** PEDIDO 1 **
Reproduza sem nenhuma alteração as linhas dos registros abaixo, começando pela linha que contém "scientific name: Helianthemum kahiricum" e seguindo até a linha que contém "scientific name: Chamaecrista basifolia", ambas incluídas.

Todos Nós Desconhecidos (All of Us Strangers, 2024) foi um dos filmes mais tocantes que vi recentemente. Drama despedaçador, que até me fez repensar uma antipatia: não gosto de histórias que colocam o amor romântico no centro da existência.
Mesmo quando tinha menos de 30 anos — idade em que costumamos acordar desse romantismo —, já não tinha paciência. Agora entendi um outro ângulo.
No filme, Adam encontra um parceiro em um grande prédio vazio — são os únicos moradores.
Ele está escrevendo sobre seu pai e mãe, que morreram quando era criança. Mas, ao visitar a antiga casa, lá estão eles como se nada tivesse acontecido.
Um tema central é o poder incapacitador do trauma, da perda. Isso se liga também à não aceitação social da homossexualidade, da falta de suporte familiar.
O que me deixou pensando é que o amor romântico é sim um bálsamo para as feridas abertas de traumas severos, como o filme sublinha. Como já vivemos num tipo de "sociedade do trauma", nada mais justificável do que a busca desesperada por alívio.

** PEDIDO 2 **
Transcreva fielmente o trecho do texto sobre o filme que começa em "No filme, Adam" e segue até "desesperada por alívio.".

** MATERIAL FORNECIDO **
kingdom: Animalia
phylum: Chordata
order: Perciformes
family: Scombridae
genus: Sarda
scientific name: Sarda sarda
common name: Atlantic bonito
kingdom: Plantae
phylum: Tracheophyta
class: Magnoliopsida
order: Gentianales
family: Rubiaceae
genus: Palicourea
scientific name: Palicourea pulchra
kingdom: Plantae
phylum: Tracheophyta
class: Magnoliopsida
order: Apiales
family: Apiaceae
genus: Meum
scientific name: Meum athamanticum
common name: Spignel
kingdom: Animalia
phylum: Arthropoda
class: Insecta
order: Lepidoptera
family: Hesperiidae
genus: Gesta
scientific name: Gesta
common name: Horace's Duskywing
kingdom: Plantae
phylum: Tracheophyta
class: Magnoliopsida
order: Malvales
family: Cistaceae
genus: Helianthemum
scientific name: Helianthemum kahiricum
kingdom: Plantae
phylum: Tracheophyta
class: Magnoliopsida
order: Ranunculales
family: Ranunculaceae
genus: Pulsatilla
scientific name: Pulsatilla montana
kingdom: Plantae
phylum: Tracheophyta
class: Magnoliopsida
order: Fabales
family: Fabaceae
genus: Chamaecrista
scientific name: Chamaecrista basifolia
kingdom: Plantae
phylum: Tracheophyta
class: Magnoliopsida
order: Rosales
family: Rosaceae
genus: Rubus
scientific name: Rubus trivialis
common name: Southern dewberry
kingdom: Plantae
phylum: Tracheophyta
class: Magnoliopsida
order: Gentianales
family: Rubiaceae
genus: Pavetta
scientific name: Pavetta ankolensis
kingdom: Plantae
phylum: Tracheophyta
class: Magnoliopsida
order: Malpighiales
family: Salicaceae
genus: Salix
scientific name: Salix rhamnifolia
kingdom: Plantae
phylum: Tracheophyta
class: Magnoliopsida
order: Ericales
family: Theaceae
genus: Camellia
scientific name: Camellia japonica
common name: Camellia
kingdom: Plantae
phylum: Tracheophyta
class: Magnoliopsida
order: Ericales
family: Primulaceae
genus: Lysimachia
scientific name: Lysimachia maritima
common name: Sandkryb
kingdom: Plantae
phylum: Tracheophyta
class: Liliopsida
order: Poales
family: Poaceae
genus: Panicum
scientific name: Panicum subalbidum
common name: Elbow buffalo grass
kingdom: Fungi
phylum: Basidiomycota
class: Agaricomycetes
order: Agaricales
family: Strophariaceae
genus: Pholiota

** SOLUÇÃO COMPLETA 1 **
scientific name: Helianthemum kahiricum
kingdom: Plantae
phylum: Tracheophyta
class: Magnoliopsida
order: Ranunculales
family: Ranunculaceae
genus: Pulsatilla
scientific name: Pulsatilla montana
kingdom: Plantae
phylum: Tracheophyta
class: Magnoliopsida
order: Fabales
family: Fabaceae
genus: Chamaecrista
scientific name: Chamaecrista basifolia

** SOLUÇÃO COMPLETA 2 **
No filme, Adam encontra um parceiro em um grande prédio vazio — são os únicos moradores.
Ele está escrevendo sobre seu pai e mãe, que morreram quando era criança. Mas, ao visitar a antiga casa, lá estão eles como se nada tivesse acontecido.
Um tema central é o poder incapacitador do trauma, da perda. Isso se liga também à não aceitação social da homossexualidade, da falta de suporte familiar.
O que me deixou pensando é que o amor romântico é sim um bálsamo para as feridas abertas de traumas severos, como o filme sublinha. Como já vivemos num tipo de "sociedade do trauma", nada mais justificável do que a busca desesperada por alívio.